Dans le contexte économique actuel d’une explosion de l’emploi indépendant, avec une augmentation de 85 % entre 2000 et 2013, certains imagent qu’il pourrait y avoir des places de marchés autonomes et sécurisées où le travail et les contrats seraient hébergés et opérés par une blockchain.
Les frontières des organisation classiques sont ainsi remises en cause avec la blockchain avec l’émergence d’organisations coopératives décentralisées d’un nouveau genre.
Compte-rendu du petit-déjeuner Blockchain du 9 Mars 2016 (cache)
J’ai un peu de mal à voir associées les coopératives fondées sur la confiance et la blockchain qui propose un consensus certifiant et décentralisé. Ici la complexité des relations humaines s’oppose à la complexité des preuves de travail algorithmiques. Chacune demande du temps, dans un cas de construction sociale dans l’autre de calcul pour miner, mais il s’agit finalement de leur seul point de ressemblance.
Les relations de confiance ne peuvent être contractualisées. Auquel cas elles perdent leur intérêt du fait de leur délégation, fût-elle décentralisée. Au passage relire la conclusion de ce billet me fait doucement sourire après le fiasco leftpad (cache) :-). Or, une coopérative est un tissu de confiance et de solidarité, c’est ce qui fait sa résilience et ce qui la rend si… humaine.
En fait, rappellait Noémie de Grenier, pour se prémunir des risques d’auto-exploitation, l’organisation collective reste la meilleure réponse. Si la coopérative se défend d’être l’unique solution à l’ubérisation, Noémie de Grenier souligne que “l’individualisation induit toujours de la précarité”. Le travail isolé et précaire n’est jamais émancipateur.
Quelle est la meilleure réponse à l’ubérisation ? Les collectifs ! (cache)
N’en déplaise à AlphaGo, la modélisation de nos interactions est loin d’être maîtrisée par la froideur algorithmique.
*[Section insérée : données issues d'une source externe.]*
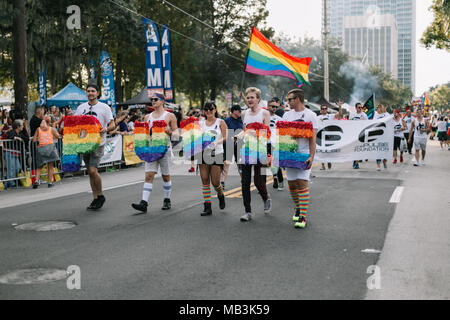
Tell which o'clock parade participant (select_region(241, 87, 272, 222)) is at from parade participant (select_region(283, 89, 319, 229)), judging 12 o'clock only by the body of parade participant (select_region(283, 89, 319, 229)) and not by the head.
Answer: parade participant (select_region(241, 87, 272, 222)) is roughly at 3 o'clock from parade participant (select_region(283, 89, 319, 229)).

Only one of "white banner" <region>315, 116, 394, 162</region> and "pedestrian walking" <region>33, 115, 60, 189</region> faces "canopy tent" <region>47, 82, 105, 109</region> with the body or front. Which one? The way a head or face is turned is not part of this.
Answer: the pedestrian walking

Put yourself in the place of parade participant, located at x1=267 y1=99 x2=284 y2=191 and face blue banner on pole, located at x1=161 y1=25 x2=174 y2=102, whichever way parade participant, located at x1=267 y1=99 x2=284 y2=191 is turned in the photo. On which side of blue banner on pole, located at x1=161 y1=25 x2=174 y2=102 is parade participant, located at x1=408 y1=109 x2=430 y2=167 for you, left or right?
right

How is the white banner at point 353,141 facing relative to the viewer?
toward the camera

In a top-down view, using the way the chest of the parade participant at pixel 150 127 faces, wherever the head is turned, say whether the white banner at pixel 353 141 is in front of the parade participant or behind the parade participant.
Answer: behind

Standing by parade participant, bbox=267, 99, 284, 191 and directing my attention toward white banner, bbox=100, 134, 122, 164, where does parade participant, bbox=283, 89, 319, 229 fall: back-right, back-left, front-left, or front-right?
back-left

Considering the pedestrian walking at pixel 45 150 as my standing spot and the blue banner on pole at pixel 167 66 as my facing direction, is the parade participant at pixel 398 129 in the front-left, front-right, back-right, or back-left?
front-right

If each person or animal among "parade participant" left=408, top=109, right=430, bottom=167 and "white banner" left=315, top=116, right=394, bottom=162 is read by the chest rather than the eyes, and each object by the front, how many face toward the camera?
2

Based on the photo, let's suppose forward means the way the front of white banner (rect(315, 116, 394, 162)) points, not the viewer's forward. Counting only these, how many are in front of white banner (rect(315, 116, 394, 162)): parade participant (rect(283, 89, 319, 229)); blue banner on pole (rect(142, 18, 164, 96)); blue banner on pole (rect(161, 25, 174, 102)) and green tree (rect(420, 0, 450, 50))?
1

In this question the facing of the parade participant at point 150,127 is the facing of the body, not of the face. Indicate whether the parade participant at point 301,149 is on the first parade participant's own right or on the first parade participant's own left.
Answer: on the first parade participant's own left

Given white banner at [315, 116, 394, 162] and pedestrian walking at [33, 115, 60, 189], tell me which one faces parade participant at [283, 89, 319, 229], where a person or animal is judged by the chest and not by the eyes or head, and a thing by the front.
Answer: the white banner

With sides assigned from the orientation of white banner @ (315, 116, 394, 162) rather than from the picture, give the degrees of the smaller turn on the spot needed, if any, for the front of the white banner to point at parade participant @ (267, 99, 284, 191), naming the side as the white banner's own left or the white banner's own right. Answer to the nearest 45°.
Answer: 0° — it already faces them

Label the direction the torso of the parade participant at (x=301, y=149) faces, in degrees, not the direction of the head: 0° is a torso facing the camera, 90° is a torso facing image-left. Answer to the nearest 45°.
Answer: approximately 45°

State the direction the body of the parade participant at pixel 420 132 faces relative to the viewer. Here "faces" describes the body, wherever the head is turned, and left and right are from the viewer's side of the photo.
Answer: facing the viewer

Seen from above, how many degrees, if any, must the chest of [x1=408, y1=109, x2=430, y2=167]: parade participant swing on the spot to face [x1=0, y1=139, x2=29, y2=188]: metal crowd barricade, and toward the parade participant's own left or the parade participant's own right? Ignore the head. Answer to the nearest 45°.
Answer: approximately 45° to the parade participant's own right

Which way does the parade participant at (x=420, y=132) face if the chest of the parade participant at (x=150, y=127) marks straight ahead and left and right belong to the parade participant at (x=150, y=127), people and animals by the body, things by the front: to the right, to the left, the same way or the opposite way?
the same way

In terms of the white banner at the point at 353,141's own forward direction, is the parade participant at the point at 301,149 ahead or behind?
ahead
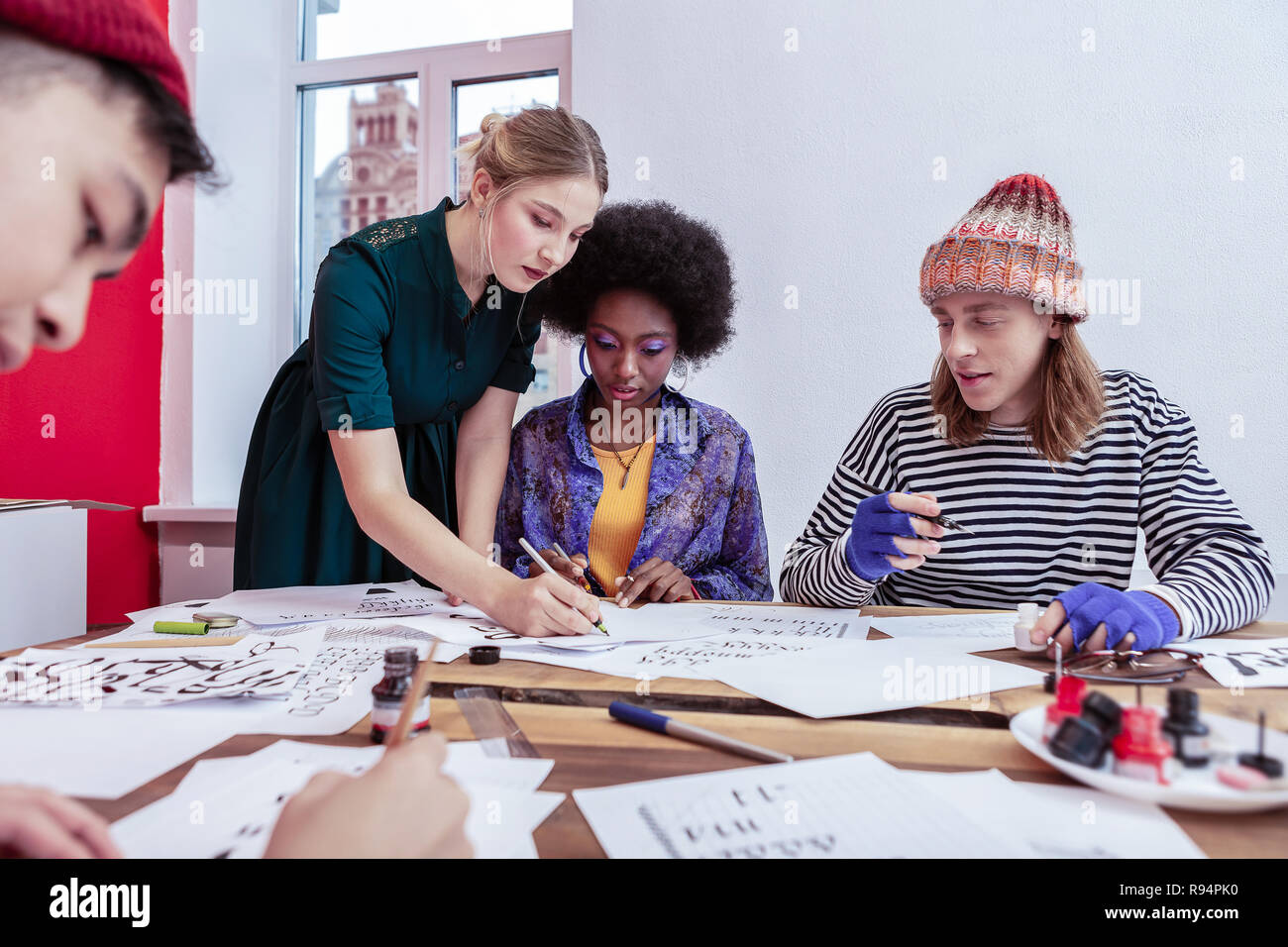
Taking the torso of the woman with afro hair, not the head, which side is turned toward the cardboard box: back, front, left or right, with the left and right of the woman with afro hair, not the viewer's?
right

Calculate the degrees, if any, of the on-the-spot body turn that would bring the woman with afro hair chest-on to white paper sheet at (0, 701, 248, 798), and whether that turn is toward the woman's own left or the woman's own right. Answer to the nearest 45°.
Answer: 0° — they already face it

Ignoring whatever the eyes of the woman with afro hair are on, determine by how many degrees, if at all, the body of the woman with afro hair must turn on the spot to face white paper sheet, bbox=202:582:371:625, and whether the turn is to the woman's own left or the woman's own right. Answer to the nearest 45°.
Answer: approximately 45° to the woman's own right

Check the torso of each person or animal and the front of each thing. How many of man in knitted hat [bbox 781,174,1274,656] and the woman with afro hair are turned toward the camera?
2

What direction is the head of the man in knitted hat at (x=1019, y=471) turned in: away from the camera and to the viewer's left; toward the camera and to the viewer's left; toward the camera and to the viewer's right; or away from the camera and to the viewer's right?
toward the camera and to the viewer's left

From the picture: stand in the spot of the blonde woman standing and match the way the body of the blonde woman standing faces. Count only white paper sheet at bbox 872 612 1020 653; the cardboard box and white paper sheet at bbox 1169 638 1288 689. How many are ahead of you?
2

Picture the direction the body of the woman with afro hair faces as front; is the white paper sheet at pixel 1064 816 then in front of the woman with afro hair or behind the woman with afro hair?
in front

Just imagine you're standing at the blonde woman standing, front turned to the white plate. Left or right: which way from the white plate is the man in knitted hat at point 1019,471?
left

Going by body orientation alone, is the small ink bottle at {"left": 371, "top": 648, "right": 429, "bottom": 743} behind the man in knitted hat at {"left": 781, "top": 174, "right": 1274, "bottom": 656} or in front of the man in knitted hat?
in front

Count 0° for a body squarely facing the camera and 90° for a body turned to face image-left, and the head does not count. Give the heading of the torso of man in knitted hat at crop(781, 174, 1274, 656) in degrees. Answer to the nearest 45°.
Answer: approximately 0°
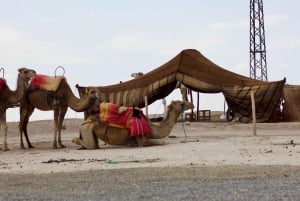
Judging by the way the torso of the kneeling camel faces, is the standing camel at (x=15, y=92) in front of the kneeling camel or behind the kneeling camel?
behind

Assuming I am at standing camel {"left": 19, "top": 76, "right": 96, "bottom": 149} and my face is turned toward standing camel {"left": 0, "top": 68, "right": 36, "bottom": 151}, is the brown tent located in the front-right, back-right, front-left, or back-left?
back-right

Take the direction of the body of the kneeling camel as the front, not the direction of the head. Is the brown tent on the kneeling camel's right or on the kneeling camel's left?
on the kneeling camel's left

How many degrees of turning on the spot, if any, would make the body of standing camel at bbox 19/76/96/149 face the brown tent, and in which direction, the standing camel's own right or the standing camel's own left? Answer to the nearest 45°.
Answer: approximately 45° to the standing camel's own left

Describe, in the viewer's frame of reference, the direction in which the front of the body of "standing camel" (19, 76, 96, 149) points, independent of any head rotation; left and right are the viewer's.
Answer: facing to the right of the viewer

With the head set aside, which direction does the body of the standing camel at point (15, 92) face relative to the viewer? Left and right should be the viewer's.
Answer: facing to the right of the viewer

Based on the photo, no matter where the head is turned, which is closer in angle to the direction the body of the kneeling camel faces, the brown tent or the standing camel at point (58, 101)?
the brown tent

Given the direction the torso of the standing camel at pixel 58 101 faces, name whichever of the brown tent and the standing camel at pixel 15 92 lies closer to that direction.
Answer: the brown tent

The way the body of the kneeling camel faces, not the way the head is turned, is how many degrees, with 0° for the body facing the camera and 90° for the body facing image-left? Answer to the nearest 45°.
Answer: approximately 270°

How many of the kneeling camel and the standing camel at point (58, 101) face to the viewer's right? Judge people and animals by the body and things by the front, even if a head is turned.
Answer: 2

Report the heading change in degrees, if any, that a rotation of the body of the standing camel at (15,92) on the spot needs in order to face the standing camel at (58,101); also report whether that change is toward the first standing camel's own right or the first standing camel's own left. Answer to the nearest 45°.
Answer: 0° — it already faces it
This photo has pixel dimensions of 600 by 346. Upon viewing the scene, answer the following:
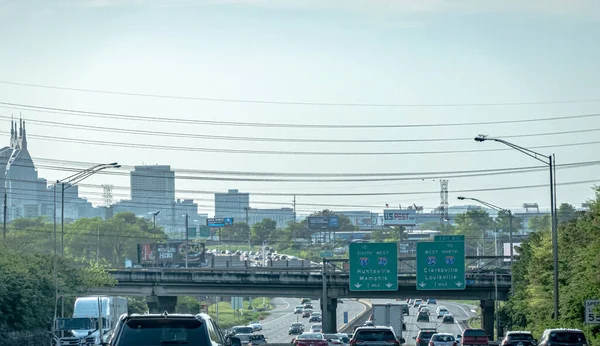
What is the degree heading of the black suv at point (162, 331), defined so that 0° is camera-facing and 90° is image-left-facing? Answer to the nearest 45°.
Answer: approximately 180°

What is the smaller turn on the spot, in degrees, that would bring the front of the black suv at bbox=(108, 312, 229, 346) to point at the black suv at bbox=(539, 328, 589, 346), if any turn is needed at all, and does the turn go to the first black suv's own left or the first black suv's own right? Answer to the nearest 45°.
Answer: approximately 45° to the first black suv's own right
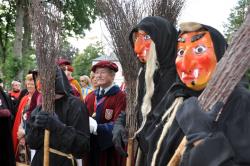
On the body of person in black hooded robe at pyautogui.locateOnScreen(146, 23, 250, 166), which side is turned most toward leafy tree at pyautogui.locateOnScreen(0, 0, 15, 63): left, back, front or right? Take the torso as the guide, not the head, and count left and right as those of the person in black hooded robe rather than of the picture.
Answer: right

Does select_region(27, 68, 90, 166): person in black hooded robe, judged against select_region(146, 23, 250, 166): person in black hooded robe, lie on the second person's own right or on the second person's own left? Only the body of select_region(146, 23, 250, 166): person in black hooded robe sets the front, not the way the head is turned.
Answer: on the second person's own right

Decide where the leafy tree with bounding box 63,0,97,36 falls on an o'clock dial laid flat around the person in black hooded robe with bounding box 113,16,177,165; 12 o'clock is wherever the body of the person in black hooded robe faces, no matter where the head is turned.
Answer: The leafy tree is roughly at 4 o'clock from the person in black hooded robe.

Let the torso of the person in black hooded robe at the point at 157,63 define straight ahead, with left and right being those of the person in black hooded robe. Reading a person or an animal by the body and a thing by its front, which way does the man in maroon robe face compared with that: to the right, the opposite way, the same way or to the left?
the same way

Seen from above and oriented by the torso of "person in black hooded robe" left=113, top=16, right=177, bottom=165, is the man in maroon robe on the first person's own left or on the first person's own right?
on the first person's own right

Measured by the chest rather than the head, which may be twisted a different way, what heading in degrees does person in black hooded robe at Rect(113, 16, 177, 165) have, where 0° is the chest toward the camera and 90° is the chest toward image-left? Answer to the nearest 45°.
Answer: approximately 45°

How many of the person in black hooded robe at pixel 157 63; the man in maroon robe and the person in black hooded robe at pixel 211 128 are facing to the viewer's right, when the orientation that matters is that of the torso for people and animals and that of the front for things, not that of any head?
0

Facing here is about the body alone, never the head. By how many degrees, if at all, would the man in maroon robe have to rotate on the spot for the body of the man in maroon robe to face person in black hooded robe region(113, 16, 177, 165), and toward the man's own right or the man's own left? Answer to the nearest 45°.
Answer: approximately 45° to the man's own left

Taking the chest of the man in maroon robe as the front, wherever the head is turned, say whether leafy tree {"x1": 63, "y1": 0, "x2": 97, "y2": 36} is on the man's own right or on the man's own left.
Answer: on the man's own right

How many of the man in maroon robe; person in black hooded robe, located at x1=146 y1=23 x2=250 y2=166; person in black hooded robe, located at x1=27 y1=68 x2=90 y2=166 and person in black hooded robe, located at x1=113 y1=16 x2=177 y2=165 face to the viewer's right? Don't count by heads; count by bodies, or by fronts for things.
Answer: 0

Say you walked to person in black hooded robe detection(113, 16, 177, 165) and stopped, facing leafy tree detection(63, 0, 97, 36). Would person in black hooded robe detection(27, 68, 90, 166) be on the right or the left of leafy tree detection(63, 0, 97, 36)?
left

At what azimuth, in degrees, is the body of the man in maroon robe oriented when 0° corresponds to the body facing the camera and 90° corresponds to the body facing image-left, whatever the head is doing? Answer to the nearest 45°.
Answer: approximately 45°

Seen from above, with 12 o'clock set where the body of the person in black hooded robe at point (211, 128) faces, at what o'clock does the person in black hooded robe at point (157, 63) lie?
the person in black hooded robe at point (157, 63) is roughly at 4 o'clock from the person in black hooded robe at point (211, 128).

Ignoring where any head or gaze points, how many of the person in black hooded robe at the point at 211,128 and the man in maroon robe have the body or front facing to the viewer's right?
0

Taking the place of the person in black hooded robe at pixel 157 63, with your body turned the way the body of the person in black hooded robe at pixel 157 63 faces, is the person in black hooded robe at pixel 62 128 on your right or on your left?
on your right

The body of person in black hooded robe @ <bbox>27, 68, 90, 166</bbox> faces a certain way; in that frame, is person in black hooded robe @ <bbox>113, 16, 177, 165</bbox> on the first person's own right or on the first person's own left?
on the first person's own left
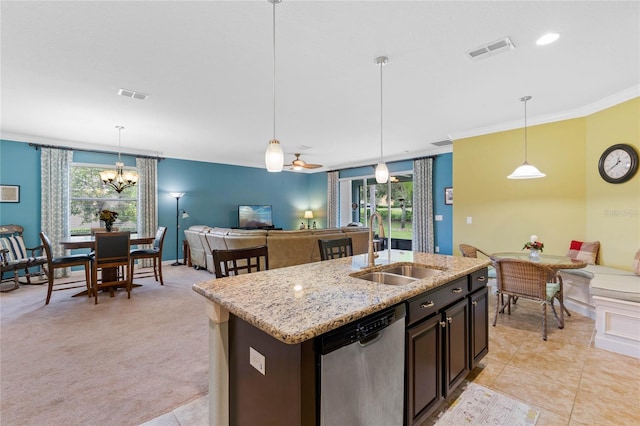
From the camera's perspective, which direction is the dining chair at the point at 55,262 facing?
to the viewer's right

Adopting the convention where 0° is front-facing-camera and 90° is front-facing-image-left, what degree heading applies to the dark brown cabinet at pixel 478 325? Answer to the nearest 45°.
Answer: approximately 315°

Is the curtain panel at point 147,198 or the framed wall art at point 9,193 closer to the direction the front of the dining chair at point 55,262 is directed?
the curtain panel

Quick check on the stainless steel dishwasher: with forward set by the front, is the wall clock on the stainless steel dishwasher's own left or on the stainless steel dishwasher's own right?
on the stainless steel dishwasher's own left

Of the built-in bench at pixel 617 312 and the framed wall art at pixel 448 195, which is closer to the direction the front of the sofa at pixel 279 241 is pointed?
the framed wall art

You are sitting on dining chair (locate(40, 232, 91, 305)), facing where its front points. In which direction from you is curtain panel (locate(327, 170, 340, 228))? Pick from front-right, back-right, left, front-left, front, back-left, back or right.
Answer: front

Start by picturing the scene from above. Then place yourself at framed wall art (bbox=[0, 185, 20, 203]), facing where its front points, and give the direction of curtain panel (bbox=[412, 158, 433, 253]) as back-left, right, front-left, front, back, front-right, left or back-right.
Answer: front-left

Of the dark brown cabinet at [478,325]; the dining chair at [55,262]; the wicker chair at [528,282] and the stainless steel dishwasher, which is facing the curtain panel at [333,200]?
the dining chair

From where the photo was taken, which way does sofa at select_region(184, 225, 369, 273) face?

Si nos comportements sont réguliers et monotones d’après Dominique Cardon, il n’en reste pas moins que nos sentiments, notre créativité et la richesse de nos interactions le sont moins.
Faut-il pour autant rejeter la solution technique pour réunir des personnes ? Bien sûr que non, mais il faudrait peut-être s’en tenir au terme de mutualisation plus que de coopérative qui repose sur des valeurs autres qu’un intérêt économique commun.
Il y a un réel enjeu de société ici que le web a (peut-être ?) perdu avec le temps. Avec quels types de liens veut-on tisser nos relations ?
En déplaçant le débat de l’intelligence collective vers la gouvernance algorithmique, on a défait le lien tenu et fragile qui faisait du web des communautés un espace dans lequel les contributions individuelles entretenaient un lien avec des formes collectives.
[…]
Il y a quelque chose de paradoxal et de particulièrement ambigu dans les ressorts norminatifs du discours d’économisation du web. Pour critiquer le pouvoir économique des plateformes, il mobilise une anthropologie individualiste qu’il a par ailleurs rendue responsable de l’affaiblissement des pratiques coopératives du web des pionniers.
Qu’est-ce que le Digital Labor ?, Dominique Cardon
Je recommande vraiment cet ouvrage co-écrit avec Antonio A. Casilli.